Selection is the start, not the finish. About one-third of selectees never receive a visa. Most failures are preventable — caused by missed deadlines, document delays, or strategic missteps in the months between notification and interview.
The May notification
Status check opens in May at dvprogram.state.gov. You enter your confirmation number, last name, and year of birth. The site shows whether you were selected and, if so, your case number and assigned region.
State Department does not email selectees. Any "you've been selected" email is a scam. The only way to know is to check the status site yourself.
Your case number determines everything
Selectees receive a region-coded case number (e.g., 2027AS00012345). The number's rank within your region determines when you can be processed. Lower numbers → earlier interview slots → safer chance of getting a visa before September 30 cutoff.
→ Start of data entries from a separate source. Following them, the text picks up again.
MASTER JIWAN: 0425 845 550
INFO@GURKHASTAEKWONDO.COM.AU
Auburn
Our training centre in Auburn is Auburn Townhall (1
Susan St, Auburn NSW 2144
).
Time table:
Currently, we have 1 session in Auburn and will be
The Visa Bulletin publishes monthly cutoffs by region. When your case number is "current" for a month, you're eligible for processing that month or later.
The path: where you are matters
If you're outside the U.S.
Consular processing through the U.S. embassy or consulate in your country. Submit Form DS-260 online. Once your case number is current, you'll receive an interview appointment. Bring all required documents (police certificates from every country lived in 6+ months since age 16, civil documents, medical exam, financial evidence, photos).
If you're legally inside the U.S.
Adjustment of Status via Form I-485 with USCIS. Must maintain valid nonimmigrant status throughout. File when your case number is current per the DV chart in the Visa Bulletin. The risk: USCIS processing can be slower than the September 30 fiscal year deadline. Many DV adjustment applicants run out of time.
The September 30 cliff
Every fiscal year, the DV program ends September 30. Cases not adjudicated by that date — even by 24 hours — lose eligibility forever. There are no extensions, appeals, or carryovers. This is the harshest deadline in U.S. immigration law.
Strategy implication: do everything fast. Submit DS-260 the day case number is current. Schedule medical exam early. Get police certificates from prior countries before they're requested. Lower case numbers should still treat every week as critical.
Common reasons selectees lose visas
- Missed deadlines — DS-260 not filed in time, fees not paid, interview missed
- Insufficient education/work proof — Cannot document the qualifying credential
- Inadmissibility — Prior immigration violations, criminal history, public charge concerns
- Document delays — Police certificates from prior countries take months in some places
- High case number — Visa numbers run out before your case becomes current
- Insufficient financial showing — Cannot demonstrate ability to support yourself in the U.S.